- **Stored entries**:
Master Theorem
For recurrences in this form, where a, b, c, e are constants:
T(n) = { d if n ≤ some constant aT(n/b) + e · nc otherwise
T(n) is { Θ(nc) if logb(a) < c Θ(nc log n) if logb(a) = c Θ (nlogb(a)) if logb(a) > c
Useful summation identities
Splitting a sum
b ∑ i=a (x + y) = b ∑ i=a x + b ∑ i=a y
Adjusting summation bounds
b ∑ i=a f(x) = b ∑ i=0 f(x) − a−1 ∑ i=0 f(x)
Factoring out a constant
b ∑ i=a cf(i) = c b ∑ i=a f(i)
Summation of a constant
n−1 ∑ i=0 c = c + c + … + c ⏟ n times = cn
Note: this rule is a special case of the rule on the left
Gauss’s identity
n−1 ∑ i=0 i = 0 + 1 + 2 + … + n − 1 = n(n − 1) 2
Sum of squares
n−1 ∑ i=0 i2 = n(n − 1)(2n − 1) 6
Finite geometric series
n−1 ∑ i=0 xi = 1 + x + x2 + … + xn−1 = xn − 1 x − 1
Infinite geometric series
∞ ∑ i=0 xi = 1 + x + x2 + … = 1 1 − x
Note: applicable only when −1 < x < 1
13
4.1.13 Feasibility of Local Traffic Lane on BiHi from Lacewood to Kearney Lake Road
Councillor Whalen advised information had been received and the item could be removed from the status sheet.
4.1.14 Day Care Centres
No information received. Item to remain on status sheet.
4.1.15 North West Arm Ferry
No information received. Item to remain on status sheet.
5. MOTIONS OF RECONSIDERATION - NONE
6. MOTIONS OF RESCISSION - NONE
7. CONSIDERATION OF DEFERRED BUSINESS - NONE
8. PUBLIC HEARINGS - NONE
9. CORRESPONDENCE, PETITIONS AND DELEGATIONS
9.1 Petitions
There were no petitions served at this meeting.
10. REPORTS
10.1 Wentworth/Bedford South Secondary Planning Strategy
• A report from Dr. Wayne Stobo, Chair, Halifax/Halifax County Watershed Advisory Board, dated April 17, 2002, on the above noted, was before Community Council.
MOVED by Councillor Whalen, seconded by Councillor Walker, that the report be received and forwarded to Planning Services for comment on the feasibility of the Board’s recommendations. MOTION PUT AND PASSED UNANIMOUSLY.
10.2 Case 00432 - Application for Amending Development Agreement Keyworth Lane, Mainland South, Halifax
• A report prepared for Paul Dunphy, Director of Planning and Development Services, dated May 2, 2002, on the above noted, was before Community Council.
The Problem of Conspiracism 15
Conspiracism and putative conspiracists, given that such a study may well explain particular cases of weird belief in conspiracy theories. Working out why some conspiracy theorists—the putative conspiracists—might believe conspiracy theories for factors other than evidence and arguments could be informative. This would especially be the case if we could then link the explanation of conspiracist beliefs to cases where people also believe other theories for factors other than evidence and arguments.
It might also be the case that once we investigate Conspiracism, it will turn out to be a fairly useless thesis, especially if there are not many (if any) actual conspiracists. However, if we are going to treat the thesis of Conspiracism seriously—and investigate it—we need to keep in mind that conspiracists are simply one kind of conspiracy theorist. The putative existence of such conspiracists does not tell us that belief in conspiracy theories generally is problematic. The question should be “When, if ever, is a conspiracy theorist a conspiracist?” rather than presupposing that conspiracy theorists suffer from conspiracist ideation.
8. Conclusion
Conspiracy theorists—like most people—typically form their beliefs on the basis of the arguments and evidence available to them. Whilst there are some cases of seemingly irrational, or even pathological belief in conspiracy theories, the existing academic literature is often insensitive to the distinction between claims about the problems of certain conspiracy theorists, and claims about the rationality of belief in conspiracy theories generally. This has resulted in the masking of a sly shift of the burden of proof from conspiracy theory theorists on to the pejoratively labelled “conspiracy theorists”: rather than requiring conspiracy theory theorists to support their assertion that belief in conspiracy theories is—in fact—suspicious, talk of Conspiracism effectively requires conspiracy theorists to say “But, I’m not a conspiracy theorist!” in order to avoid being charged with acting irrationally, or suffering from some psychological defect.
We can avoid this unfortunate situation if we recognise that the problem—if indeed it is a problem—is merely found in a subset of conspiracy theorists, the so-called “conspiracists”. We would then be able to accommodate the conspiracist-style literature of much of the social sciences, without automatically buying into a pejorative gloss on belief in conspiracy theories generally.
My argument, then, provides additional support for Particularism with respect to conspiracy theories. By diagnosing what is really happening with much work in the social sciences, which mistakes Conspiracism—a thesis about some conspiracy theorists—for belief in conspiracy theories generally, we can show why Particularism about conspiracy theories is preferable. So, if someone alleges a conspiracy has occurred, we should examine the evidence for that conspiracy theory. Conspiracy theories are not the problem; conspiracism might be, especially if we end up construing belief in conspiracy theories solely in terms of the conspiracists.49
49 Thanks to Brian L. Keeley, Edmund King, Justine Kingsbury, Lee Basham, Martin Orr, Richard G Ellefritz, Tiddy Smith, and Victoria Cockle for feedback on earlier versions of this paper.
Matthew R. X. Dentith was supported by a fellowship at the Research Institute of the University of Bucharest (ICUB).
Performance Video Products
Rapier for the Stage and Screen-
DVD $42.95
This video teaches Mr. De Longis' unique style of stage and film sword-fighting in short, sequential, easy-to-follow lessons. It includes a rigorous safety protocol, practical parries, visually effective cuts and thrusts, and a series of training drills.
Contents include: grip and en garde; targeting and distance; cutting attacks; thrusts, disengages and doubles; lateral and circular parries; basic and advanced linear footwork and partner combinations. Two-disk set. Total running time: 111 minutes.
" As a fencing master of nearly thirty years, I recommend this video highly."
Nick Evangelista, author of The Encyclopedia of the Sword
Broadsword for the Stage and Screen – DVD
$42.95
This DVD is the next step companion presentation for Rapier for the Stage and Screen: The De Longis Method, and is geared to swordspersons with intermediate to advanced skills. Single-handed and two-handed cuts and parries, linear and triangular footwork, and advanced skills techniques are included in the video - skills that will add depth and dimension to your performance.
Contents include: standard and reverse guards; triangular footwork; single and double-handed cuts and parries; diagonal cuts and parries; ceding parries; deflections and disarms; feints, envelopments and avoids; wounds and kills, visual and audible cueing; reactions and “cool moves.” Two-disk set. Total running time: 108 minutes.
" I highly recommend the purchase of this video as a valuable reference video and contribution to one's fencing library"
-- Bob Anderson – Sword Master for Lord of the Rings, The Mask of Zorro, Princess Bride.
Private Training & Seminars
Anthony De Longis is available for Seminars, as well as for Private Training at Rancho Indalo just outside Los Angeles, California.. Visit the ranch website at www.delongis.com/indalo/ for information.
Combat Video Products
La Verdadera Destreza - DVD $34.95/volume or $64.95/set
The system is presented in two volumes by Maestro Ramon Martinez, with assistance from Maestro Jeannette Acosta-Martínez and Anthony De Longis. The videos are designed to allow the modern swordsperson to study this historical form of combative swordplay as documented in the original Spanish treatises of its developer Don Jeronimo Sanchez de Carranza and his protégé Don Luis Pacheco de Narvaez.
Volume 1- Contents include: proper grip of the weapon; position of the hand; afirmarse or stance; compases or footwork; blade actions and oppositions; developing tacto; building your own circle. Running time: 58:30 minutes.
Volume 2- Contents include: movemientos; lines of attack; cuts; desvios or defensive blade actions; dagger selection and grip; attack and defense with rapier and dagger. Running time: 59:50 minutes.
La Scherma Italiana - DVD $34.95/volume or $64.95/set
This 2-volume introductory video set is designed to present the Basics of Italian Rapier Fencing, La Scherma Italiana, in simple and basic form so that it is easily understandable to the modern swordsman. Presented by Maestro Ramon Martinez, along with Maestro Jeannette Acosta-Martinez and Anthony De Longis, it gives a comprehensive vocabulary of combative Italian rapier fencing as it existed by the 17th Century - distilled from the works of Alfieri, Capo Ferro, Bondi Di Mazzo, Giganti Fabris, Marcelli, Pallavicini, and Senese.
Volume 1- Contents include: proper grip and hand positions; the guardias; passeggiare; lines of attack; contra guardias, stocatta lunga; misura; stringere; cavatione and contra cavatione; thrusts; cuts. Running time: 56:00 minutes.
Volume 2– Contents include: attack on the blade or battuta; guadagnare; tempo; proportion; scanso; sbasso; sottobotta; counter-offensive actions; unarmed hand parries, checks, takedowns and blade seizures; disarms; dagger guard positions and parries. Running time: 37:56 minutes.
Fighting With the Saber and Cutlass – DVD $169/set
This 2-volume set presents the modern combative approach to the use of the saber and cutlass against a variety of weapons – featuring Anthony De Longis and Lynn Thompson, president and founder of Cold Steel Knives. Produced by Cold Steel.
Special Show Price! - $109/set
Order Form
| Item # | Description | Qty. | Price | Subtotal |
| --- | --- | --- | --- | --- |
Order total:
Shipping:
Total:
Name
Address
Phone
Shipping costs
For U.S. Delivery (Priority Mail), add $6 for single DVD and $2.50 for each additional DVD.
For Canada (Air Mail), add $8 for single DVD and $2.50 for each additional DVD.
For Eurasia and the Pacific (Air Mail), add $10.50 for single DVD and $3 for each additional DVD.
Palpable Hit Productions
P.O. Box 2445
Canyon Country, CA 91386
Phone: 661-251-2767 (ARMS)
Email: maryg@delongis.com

- **BRIEF**:
Would you output the lines from the one that contains "Price | Subtotal |" to the end of the data, both ends included, exactly as they appear?

- **RESPONSE TO THIS EXERCISE**:
| Item # | Description | Qty. | Price | Subtotal |
| --- | --- | --- | --- | --- |
Order total:
Shipping:
Total:
Name
Address
Phone
Shipping costs
For U.S. Delivery (Priority Mail), add $6 for single DVD and $2.50 for each additional DVD.
For Canada (Air Mail), add $8 for single DVD and $2.50 for each additional DVD.
For Eurasia and the Pacific (Air Mail), add $10.50 for single DVD and $3 for each additional DVD.
Palpable Hit Productions
P.O. Box 2445
Canyon Country, CA 91386
Phone: 661-251-2767 (ARMS)
Email: maryg@delongis.com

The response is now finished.